Monday, January 18, 2016

An old paperboy delivers his newspaper lament


A younger friend recently asked where my wife and I met. I told him we were working at the local newspaper. And for the first time it dawned on me the story of our romantic coupling will one day soon require further explanation.
Something I’ve cherished nearly my whole life is going away.
And I don’t mean Val (last I checked, at least).
No, today I’m lamenting the apparent and inevitable demise of newspapers.
Many people, especially corporate beancounters, think the solution to declining readership is to make newspapers less like newspapers. They instead cater to people who prefer to get their news digitally.
But what’s even more disappointing is how newspapers are becoming openly hostile to those who enjoy getting home delivery.
It’s not unusual to see front page pictures with cutlines teasing readers to jump to the story — not on an inside page — but to the on-line version with all its tedious distractions.
So they want you to stop reading the paper you paid for and go to site most of them give away for free, the one where none of the industry geniuses have figured out how to earn so much as a dime.
Think I’m kidding?
Just last week the venerable Philadelphia Inquirer (third oldest U.S. newspaper, recipient of 20 Pulitzer Prizes) and its two sister publications were donated — donated! — to the non-profit Institute for Journalism in New Media, part of the Philadelphia Foundation.
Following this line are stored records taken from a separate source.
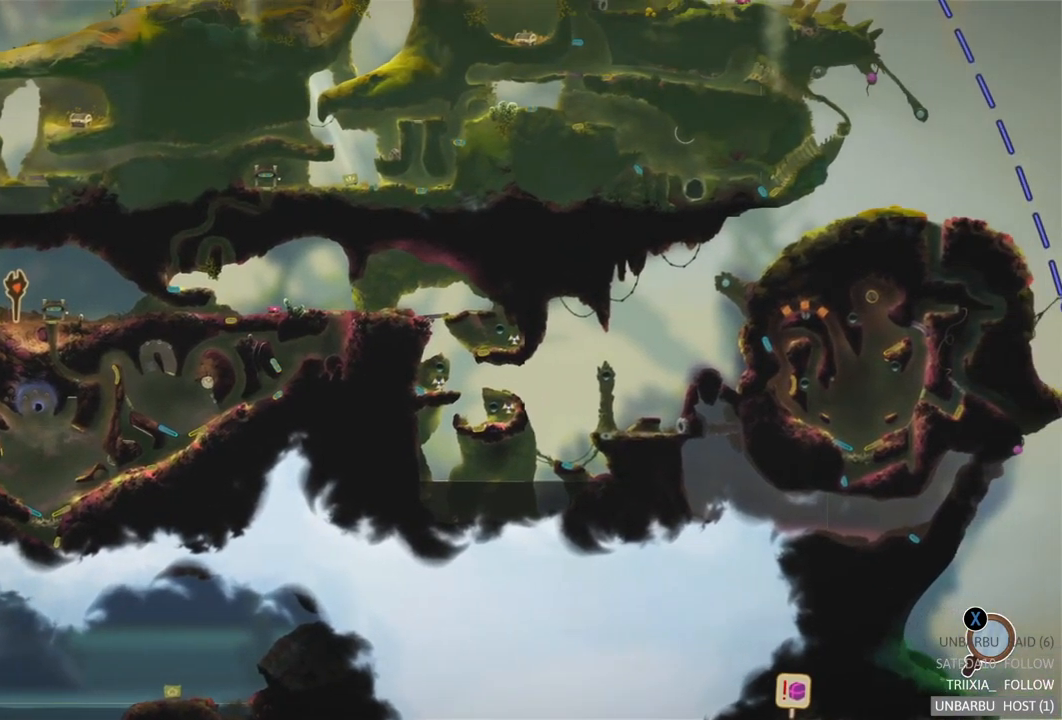
{"buttons": [], "left_stick": "center", "right_stick": "center", "events": [[167, "left_stick", "right"], [367, "left_stick", "center"]]}
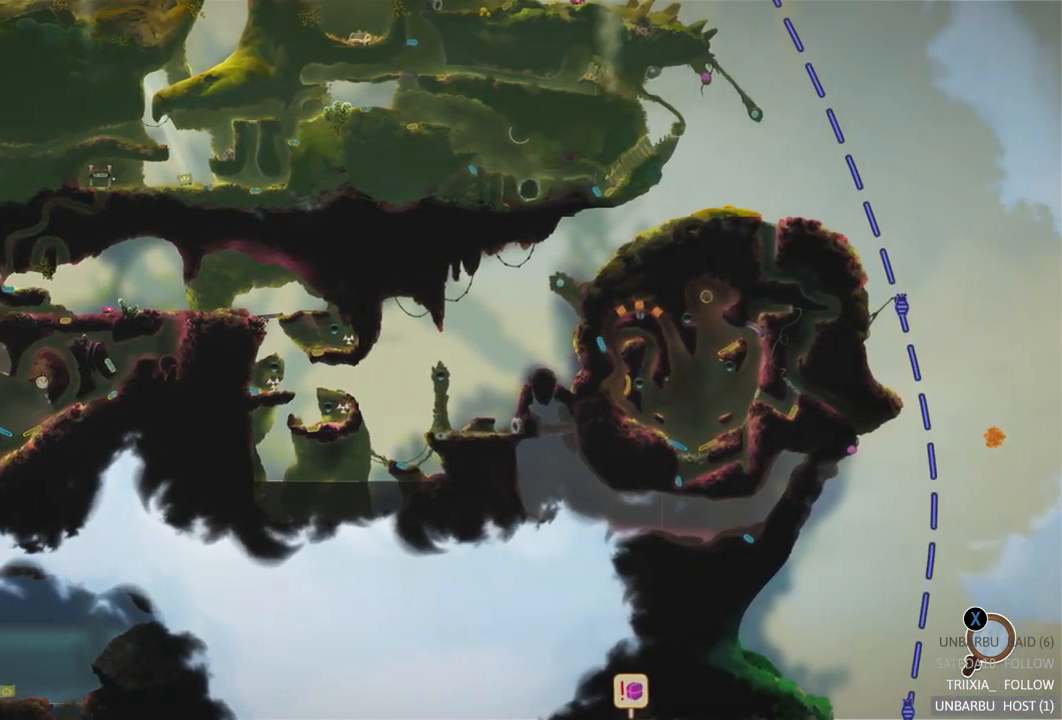
{"buttons": [], "left_stick": "center", "right_stick": "center", "events": []}
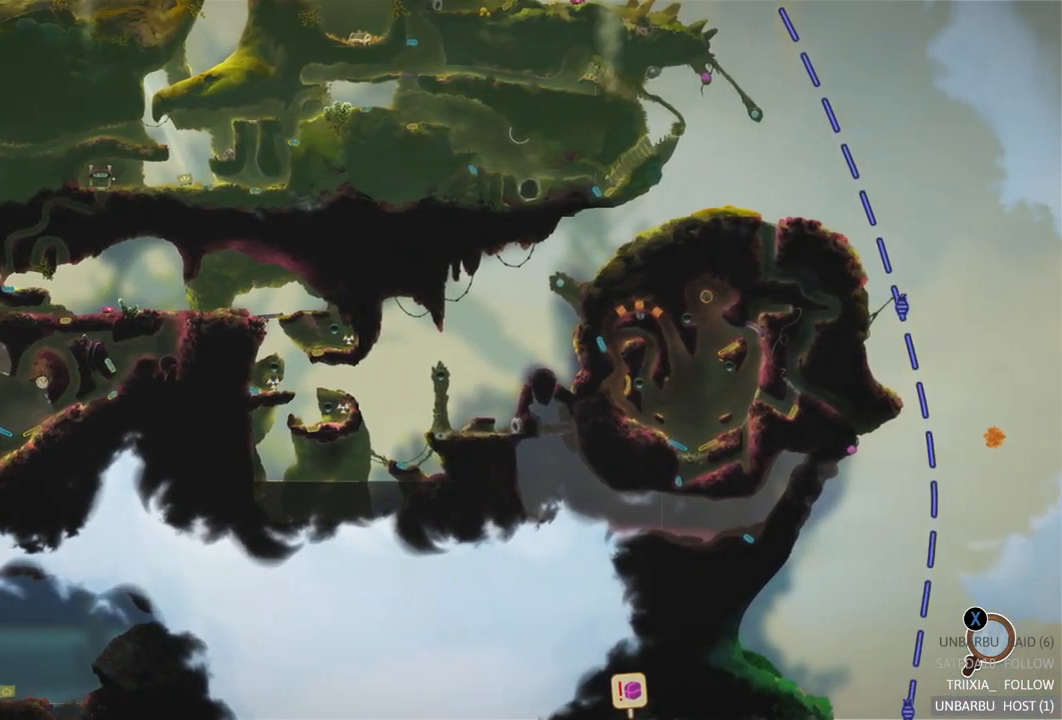
{"buttons": [], "left_stick": "left", "right_stick": "center", "events": [[84, "left_stick", "left"]]}
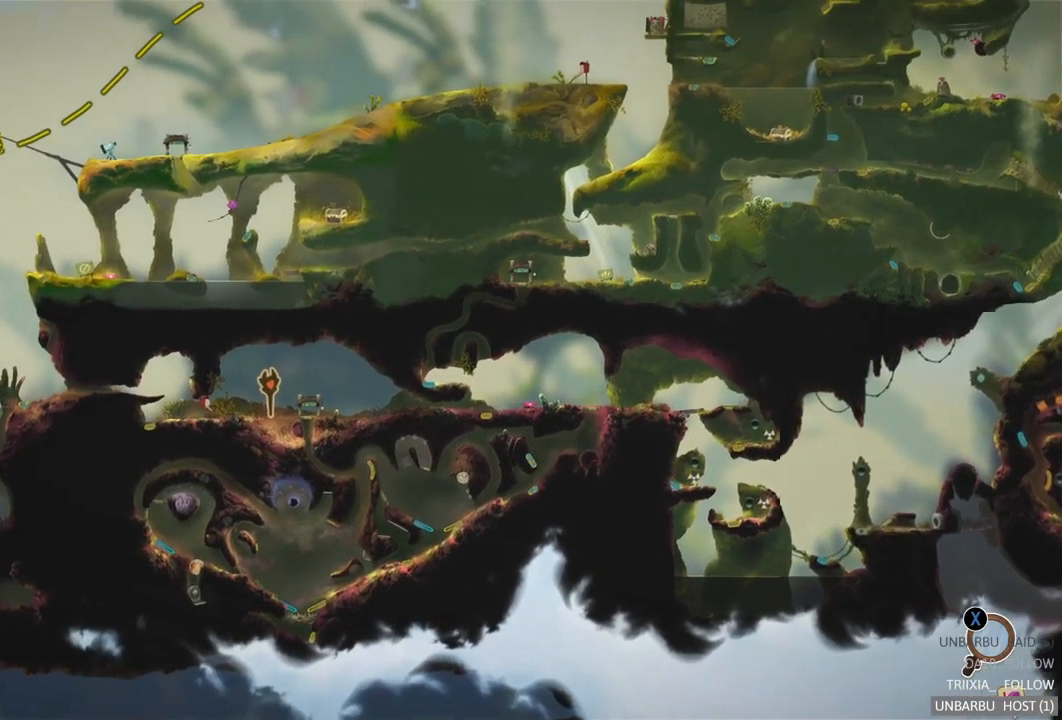
{"buttons": [], "left_stick": "left", "right_stick": "center", "events": []}
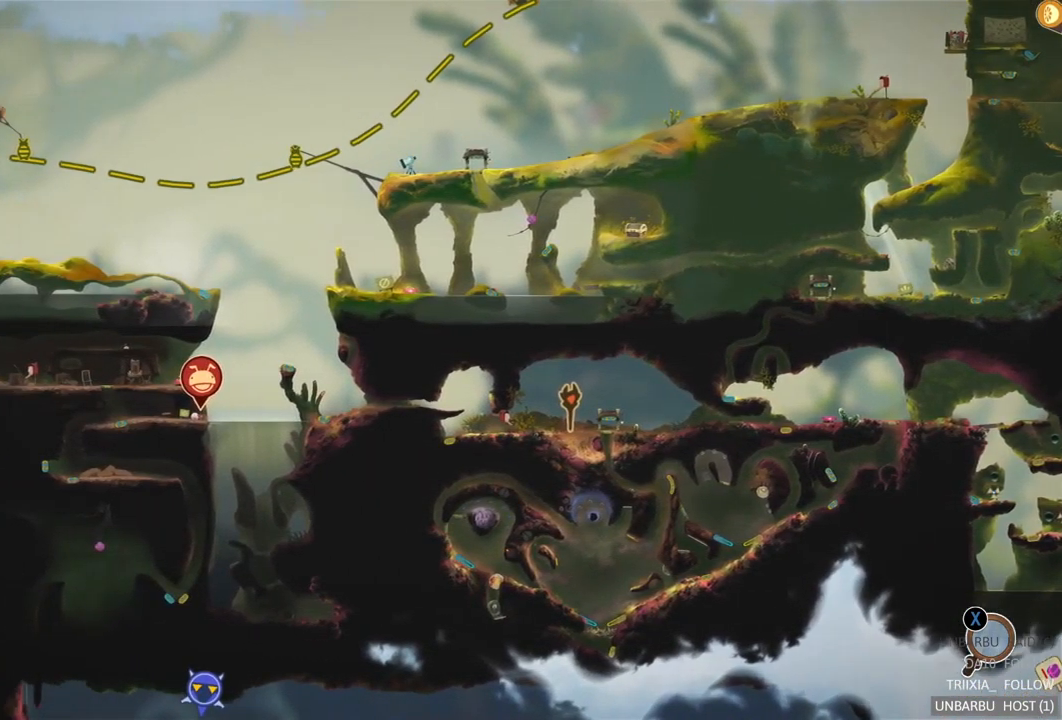
{"buttons": [], "left_stick": "center", "right_stick": "center", "events": [[417, "left_stick", "center"]]}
So one non-profit is being absorbed by another and at this rate it’s apparent all I have to do to eventually own one of America’s great newspapers is just bide my time.
Did you know my first job was delivering newspapers for the now-defunct Pittsburgh Press?
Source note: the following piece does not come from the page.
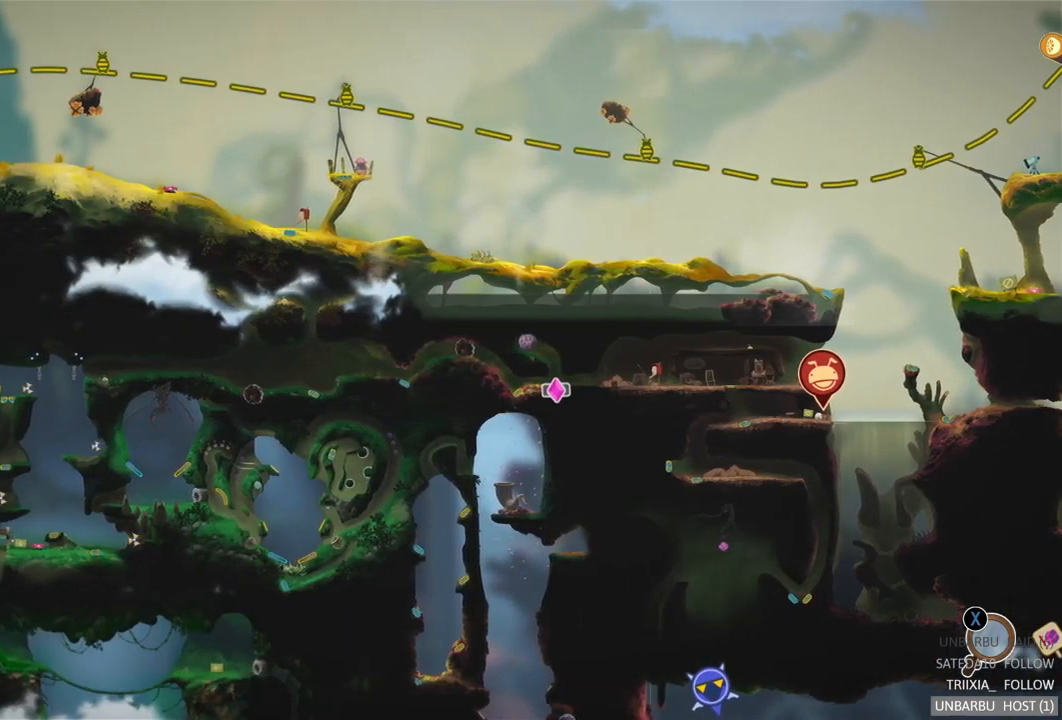
{"buttons": [], "left_stick": "center", "right_stick": "center", "events": []}
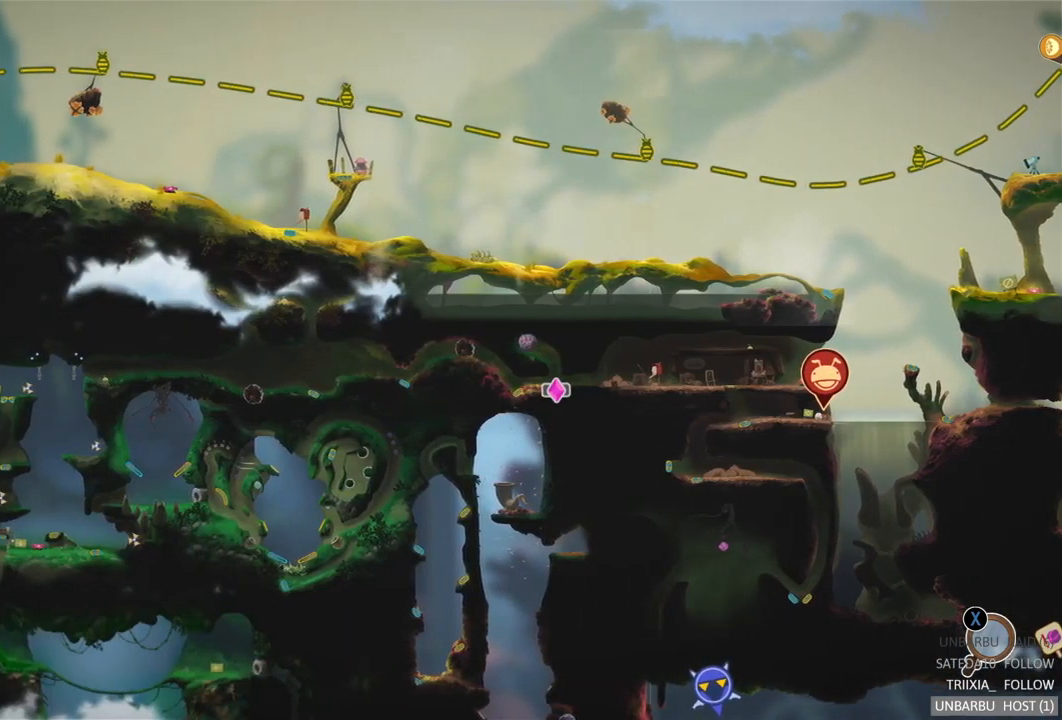
{"buttons": [], "left_stick": "center", "right_stick": "center", "events": []}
I had one of the largest routes in the South Hills, 100 daily and 150 Sunday. I was in the 9th grade and making $100 a week; at Christmas I’d earn $500.
I remember thinking, man, if I can get paid this much to deliver the news, how much must they pay the geniuses who write it?”
In my career, I’ve only earned steady newspaper paychecks for five slim years, but I’ve always considered myself a bona fide newsman. I love newspapers and admire the people who put them together.
And I revel in reading a good paper. I savor them. I dart around between sections. I serendipitously discover stories I’d never find on-line.
So it hurts to see them going away or see them pricing themselves to a level that makes me hesitant to purchase. The daily Post-Gazette is now $1.50 a day. I feel like a chump buying it when I know I can get it free on-line.
The pain is particularly acute for me because my Mom feels the same as I do. She must have her daily paper. The problem is she is senile and is merely attached to the idea of getting a newspaper, even though she doesn’t comprehend a word.
“I have to have it to start my day,” she says.
It is her ink-stained security blanket.
And now the (somewhat) more reasonably priced paper, The Tribune-Review (75-cents), has ceased delivery to the 200-unit South Hills apartment where she lives. It’s true. You can no longer get the Pittsburgh Tribune-Review delivered in some places within Pittsburgh.
They say she should read it on-line, this to a woman who often gazes at the TV remote the way the ancients used to gaze at a solar eclipse.
Now I’m looking into ways to pay an exorbitant price to daily deliver a newspaper to a woman no longer mentally agile enough to read it, but feels inexplicably lost when it’s not there.
And newspaper can’t make money with devoted customers like that?
If only I could deliver industry-saving solutions to something that means so much to so many.